Print each record below word for word.

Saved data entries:
--

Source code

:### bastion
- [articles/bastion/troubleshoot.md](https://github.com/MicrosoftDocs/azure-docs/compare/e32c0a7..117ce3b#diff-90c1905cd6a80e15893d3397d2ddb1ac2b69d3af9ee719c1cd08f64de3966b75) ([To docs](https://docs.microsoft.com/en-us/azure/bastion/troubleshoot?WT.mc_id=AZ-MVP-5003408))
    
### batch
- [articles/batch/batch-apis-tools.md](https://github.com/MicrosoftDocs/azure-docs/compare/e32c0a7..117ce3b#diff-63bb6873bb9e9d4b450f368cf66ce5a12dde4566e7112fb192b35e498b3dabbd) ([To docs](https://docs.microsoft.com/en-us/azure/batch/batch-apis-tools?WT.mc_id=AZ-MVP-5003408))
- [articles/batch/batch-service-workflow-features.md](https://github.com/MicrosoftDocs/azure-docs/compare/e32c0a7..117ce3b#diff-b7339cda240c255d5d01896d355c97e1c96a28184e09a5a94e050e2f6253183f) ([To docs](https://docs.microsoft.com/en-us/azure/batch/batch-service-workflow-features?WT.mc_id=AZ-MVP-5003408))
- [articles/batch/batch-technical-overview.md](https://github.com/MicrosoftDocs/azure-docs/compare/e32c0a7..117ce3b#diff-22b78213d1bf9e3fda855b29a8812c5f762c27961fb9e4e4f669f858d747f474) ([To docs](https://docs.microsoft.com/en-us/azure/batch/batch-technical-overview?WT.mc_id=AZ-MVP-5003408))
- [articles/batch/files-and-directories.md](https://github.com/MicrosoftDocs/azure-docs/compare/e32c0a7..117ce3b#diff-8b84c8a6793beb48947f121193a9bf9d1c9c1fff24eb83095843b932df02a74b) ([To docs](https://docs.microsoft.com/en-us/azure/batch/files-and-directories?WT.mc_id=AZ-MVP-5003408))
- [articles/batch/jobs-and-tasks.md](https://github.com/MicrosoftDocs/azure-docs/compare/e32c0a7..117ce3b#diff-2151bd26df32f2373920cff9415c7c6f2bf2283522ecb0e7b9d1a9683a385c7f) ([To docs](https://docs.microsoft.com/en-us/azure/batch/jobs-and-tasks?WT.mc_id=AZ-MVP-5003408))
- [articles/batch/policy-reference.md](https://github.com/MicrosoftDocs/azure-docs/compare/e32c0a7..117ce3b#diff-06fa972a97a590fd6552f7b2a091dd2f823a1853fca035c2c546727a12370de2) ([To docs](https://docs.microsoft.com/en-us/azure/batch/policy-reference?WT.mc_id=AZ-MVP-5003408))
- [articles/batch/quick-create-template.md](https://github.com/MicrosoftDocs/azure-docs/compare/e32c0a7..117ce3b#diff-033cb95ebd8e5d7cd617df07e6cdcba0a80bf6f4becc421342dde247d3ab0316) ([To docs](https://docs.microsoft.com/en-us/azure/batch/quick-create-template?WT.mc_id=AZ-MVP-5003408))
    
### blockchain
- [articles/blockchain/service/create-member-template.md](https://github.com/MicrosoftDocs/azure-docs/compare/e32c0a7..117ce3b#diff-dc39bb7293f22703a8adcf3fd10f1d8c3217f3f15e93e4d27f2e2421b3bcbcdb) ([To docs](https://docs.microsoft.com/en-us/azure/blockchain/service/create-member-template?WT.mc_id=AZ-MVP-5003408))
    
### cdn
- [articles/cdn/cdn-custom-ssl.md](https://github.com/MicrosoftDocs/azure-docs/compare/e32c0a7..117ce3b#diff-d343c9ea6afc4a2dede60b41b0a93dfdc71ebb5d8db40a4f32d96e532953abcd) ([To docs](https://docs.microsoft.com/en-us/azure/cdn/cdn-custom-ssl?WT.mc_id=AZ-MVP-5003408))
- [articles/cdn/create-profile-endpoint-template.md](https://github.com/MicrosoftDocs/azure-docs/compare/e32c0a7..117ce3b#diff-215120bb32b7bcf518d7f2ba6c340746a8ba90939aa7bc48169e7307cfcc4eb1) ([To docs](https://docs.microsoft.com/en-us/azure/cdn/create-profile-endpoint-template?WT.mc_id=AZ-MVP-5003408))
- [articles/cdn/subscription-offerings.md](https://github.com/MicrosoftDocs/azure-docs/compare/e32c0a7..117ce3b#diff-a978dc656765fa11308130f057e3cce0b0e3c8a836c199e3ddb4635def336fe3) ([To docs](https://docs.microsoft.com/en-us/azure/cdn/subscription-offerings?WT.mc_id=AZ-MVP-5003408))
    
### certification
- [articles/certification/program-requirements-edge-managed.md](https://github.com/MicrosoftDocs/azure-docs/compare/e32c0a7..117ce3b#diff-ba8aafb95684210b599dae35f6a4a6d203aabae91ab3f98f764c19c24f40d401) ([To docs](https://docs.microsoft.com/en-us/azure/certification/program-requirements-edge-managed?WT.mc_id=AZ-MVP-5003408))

--

### YOUR RESPONSE
Source code

:### bastion
- [articles/bastion/troubleshoot.md](https://github.com/MicrosoftDocs/azure-docs/compare/e32c0a7..117ce3b#diff-90c1905cd6a80e15893d3397d2ddb1ac2b69d3af9ee719c1cd08f64de3966b75) ([To docs](https://docs.microsoft.com/en-us/azure/bastion/troubleshoot?WT.mc_id=AZ-MVP-5003408))
    
### batch
- [articles/batch/batch-apis-tools.md](https://github.com/MicrosoftDocs/azure-docs/compare/e32c0a7..117ce3b#diff-63bb6873bb9e9d4b450f368cf66ce5a12dde4566e7112fb192b35e498b3dabbd) ([To docs](https://docs.microsoft.com/en-us/azure/batch/batch-apis-tools?WT.mc_id=AZ-MVP-5003408))
- [articles/batch/batch-service-workflow-features.md](https://github.com/MicrosoftDocs/azure-docs/compare/e32c0a7..117ce3b#diff-b7339cda240c255d5d01896d355c97e1c96a28184e09a5a94e050e2f6253183f) ([To docs](https://docs.microsoft.com/en-us/azure/batch/batch-service-workflow-features?WT.mc_id=AZ-MVP-5003408))
- [articles/batch/batch-technical-overview.md](https://github.com/MicrosoftDocs/azure-docs/compare/e32c0a7..117ce3b#diff-22b78213d1bf9e3fda855b29a8812c5f762c27961fb9e4e4f669f858d747f474) ([To docs](https://docs.microsoft.com/en-us/azure/batch/batch-technical-overview?WT.mc_id=AZ-MVP-5003408))
- [articles/batch/files-and-directories.md](https://github.com/MicrosoftDocs/azure-docs/compare/e32c0a7..117ce3b#diff-8b84c8a6793beb48947f121193a9bf9d1c9c1fff24eb83095843b932df02a74b) ([To docs](https://docs.microsoft.com/en-us/azure/batch/files-and-directories?WT.mc_id=AZ-MVP-5003408))
- [articles/batch/jobs-and-tasks.md](https://github.com/MicrosoftDocs/azure-docs/compare/e32c0a7..117ce3b#diff-2151bd26df32f2373920cff9415c7c6f2bf2283522ecb0e7b9d1a9683a385c7f) ([To docs](https://docs.microsoft.com/en-us/azure/batch/jobs-and-tasks?WT.mc_id=AZ-MVP-5003408))
- [articles/batch/policy-reference.md](https://github.com/MicrosoftDocs/azure-docs/compare/e32c0a7..117ce3b#diff-06fa972a97a590fd6552f7b2a091dd2f823a1853fca035c2c546727a12370de2) ([To docs](https://docs.microsoft.com/en-us/azure/batch/policy-reference?WT.mc_id=AZ-MVP-5003408))
- [articles/batch/quick-create-template.md](https://github.com/MicrosoftDocs/azure-docs/compare/e32c0a7..117ce3b#diff-033cb95ebd8e5d7cd617df07e6cdcba0a80bf6f4becc421342dde247d3ab0316) ([To docs](https://docs.microsoft.com/en-us/azure/batch/quick-create-template?WT.mc_id=AZ-MVP-5003408))
    
### blockchain
- [articles/blockchain/service/create-member-template.md](https://github.com/MicrosoftDocs/azure-docs/compare/e32c0a7..117ce3b#diff-dc39bb7293f22703a8adcf3fd10f1d8c3217f3f15e93e4d27f2e2421b3bcbcdb) ([To docs](https://docs.microsoft.com/en-us/azure/blockchain/service/create-member-template?WT.mc_id=AZ-MVP-5003408))
    
### cdn
- [articles/cdn/cdn-custom-ssl.md](https://github.com/MicrosoftDocs/azure-docs/compare/e32c0a7..117ce3b#diff-d343c9ea6afc4a2dede60b41b0a93dfdc71ebb5d8db40a4f32d96e532953abcd) ([To docs](https://docs.microsoft.com/en-us/azure/cdn/cdn-custom-ssl?WT.mc_id=AZ-MVP-5003408))
- [articles/cdn/create-profile-endpoint-template.md](https://github.com/MicrosoftDocs/azure-docs/compare/e32c0a7..117ce3b#diff-215120bb32b7bcf518d7f2ba6c340746a8ba90939aa7bc48169e7307cfcc4eb1) ([To docs](https://docs.microsoft.com/en-us/azure/cdn/create-profile-endpoint-template?WT.mc_id=AZ-MVP-5003408))
- [articles/cdn/subscription-offerings.md](https://github.com/MicrosoftDocs/azure-docs/compare/e32c0a7..117ce3b#diff-a978dc656765fa11308130f057e3cce0b0e3c8a836c199e3ddb4635def336fe3) ([To docs](https://docs.microsoft.com/en-us/azure/cdn/subscription-offerings?WT.mc_id=AZ-MVP-5003408))
    
### certification
- [articles/certification/program-requirements-edge-managed.md](https://github.com/MicrosoftDocs/azure-docs/compare/e32c0a7..117ce3b#diff-ba8aafb95684210b599dae35f6a4a6d203aabae91ab3f98f764c19c24f40d401) ([To docs](https://docs.microsoft.com/en-us/azure/certification/program-requirements-edge-managed?WT.mc_id=AZ-MVP-5003408))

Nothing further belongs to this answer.